Through the haze of lust, I feel a hand on my sex, probing, pushing, roughly, demanding, then two fingers slide deep inside, he withdraws.

The hot, slick head of his cock begins sliding across my thigh, briefly touching my anus, my sphincter twitches, no, not there, he is too big, I cannot, I plead through clenched teeth, but I cannot stop it, his cock feels massive.

He teases me with its entire length, deep between my arse and my soaking wet pussy lips, sliding effortlessly on my sticky juices.

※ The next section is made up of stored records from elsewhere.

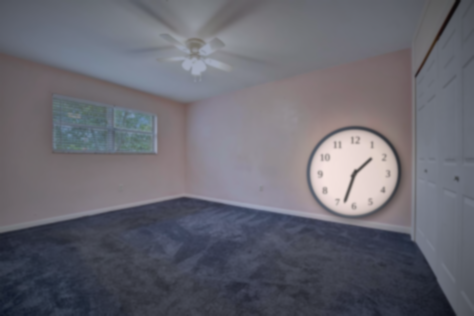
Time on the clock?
1:33
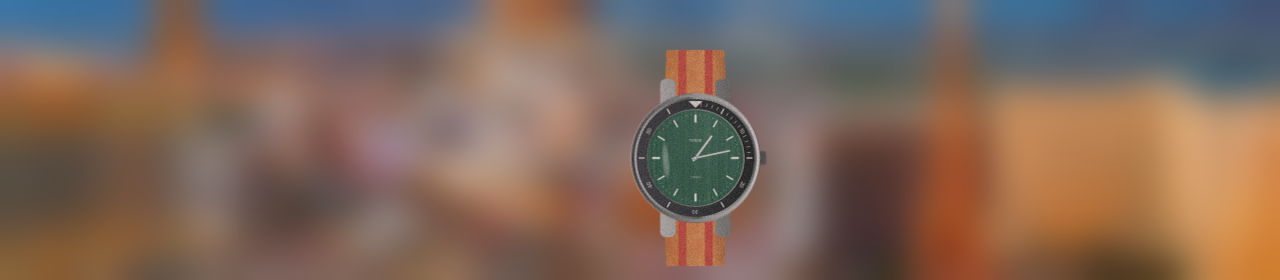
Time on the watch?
1:13
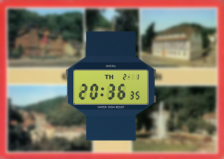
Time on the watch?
20:36:35
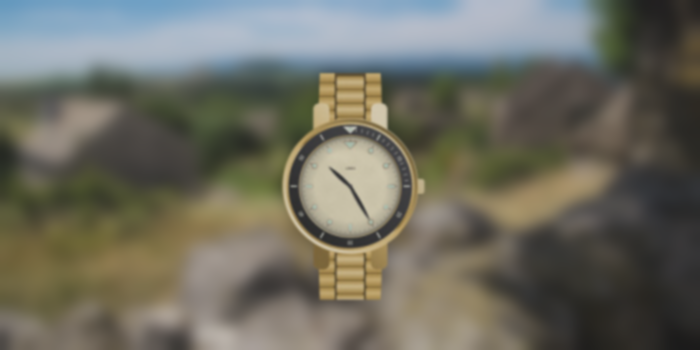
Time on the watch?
10:25
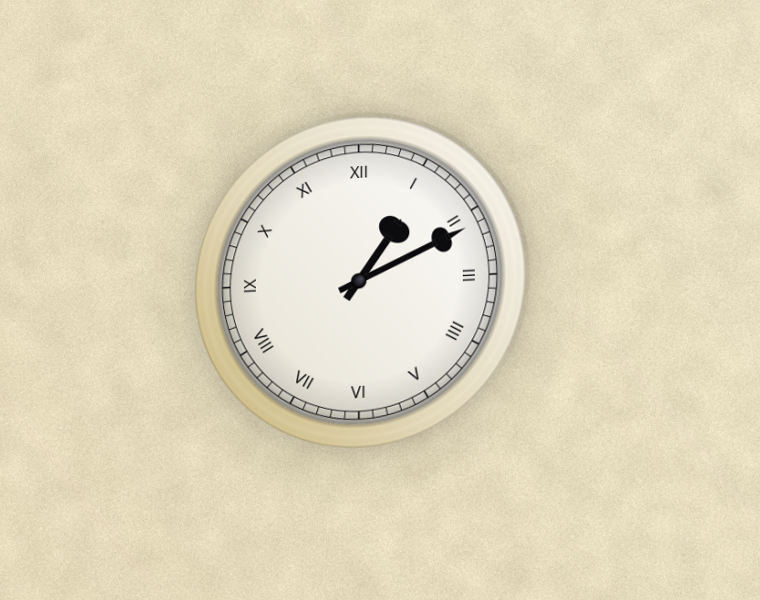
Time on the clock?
1:11
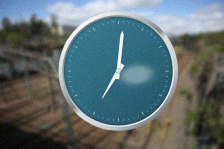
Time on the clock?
7:01
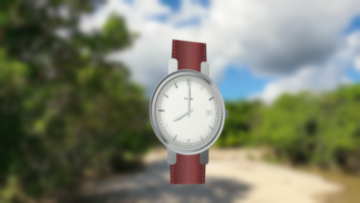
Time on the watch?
8:00
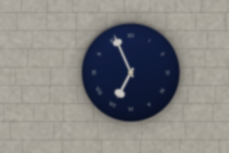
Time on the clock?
6:56
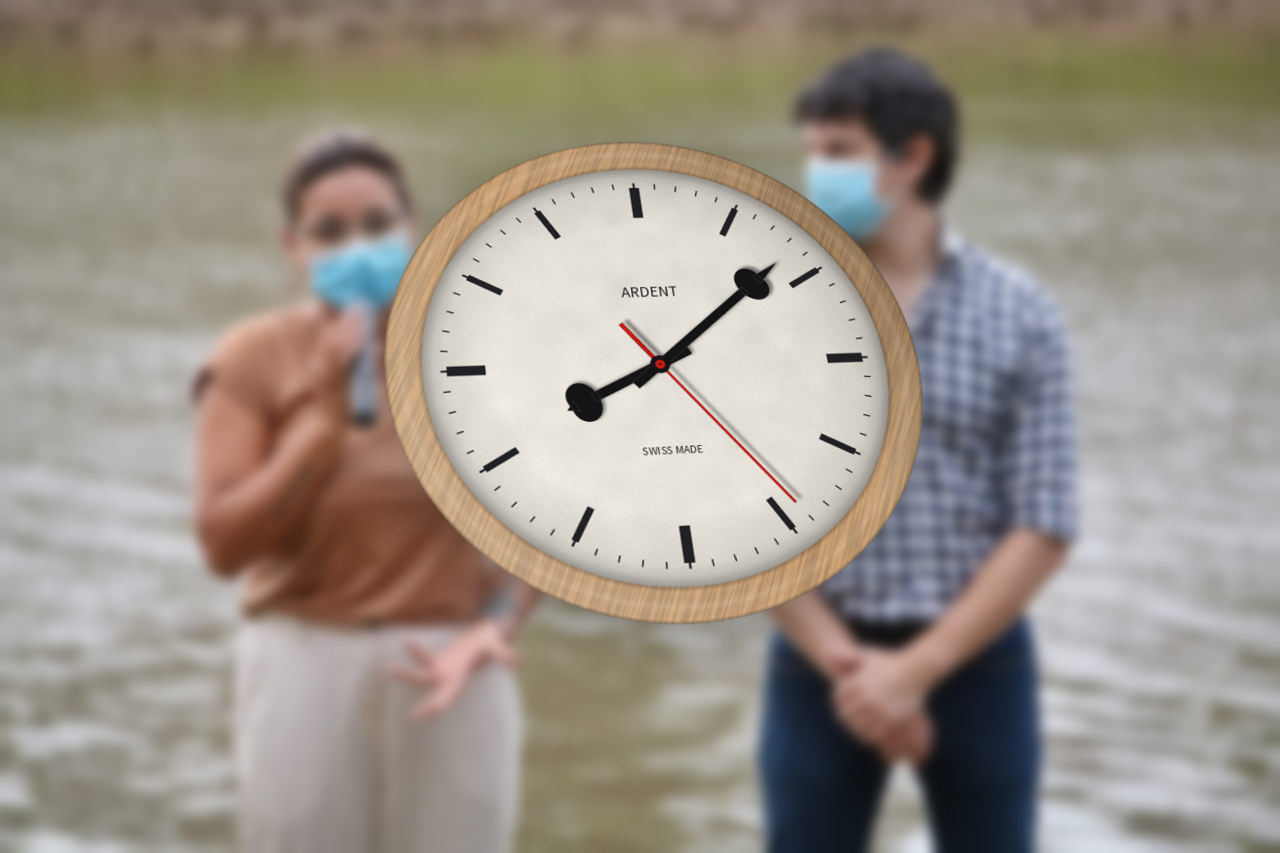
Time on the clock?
8:08:24
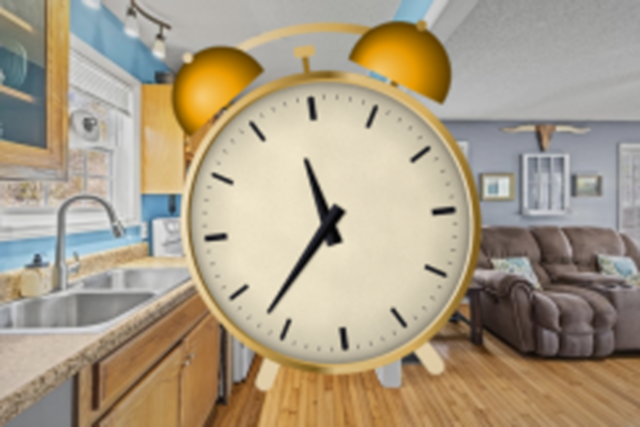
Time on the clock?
11:37
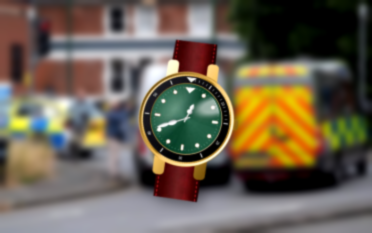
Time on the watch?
12:41
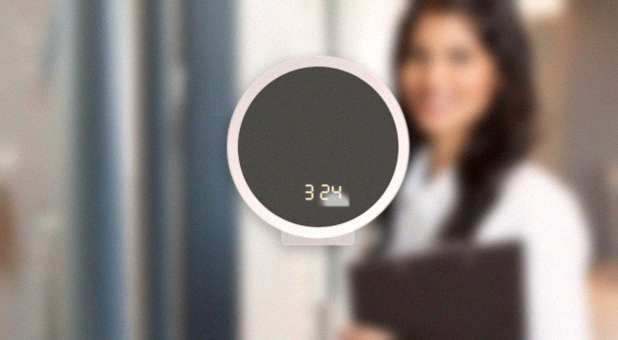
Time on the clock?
3:24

His hands clasp my arse cheeks, stretching them apart, lifting me, his hips forced between my legs, spreading them wide. I feel the angry cock head slide along the sensitive line from my arse to bury itself between puffy lips. It almost burns, and then he pushes upwards hard, my lips part, my willing tight little pussy opens in response. The head moves in, about two inches. I gasp, moan deep and long, yes, I want this, want it all, fuck me, I moan.

He pushes up again, further. Oh god, I moan deeper; the cock length feels like it is burning my delicate pussy, filling me, stretching me painfully wide.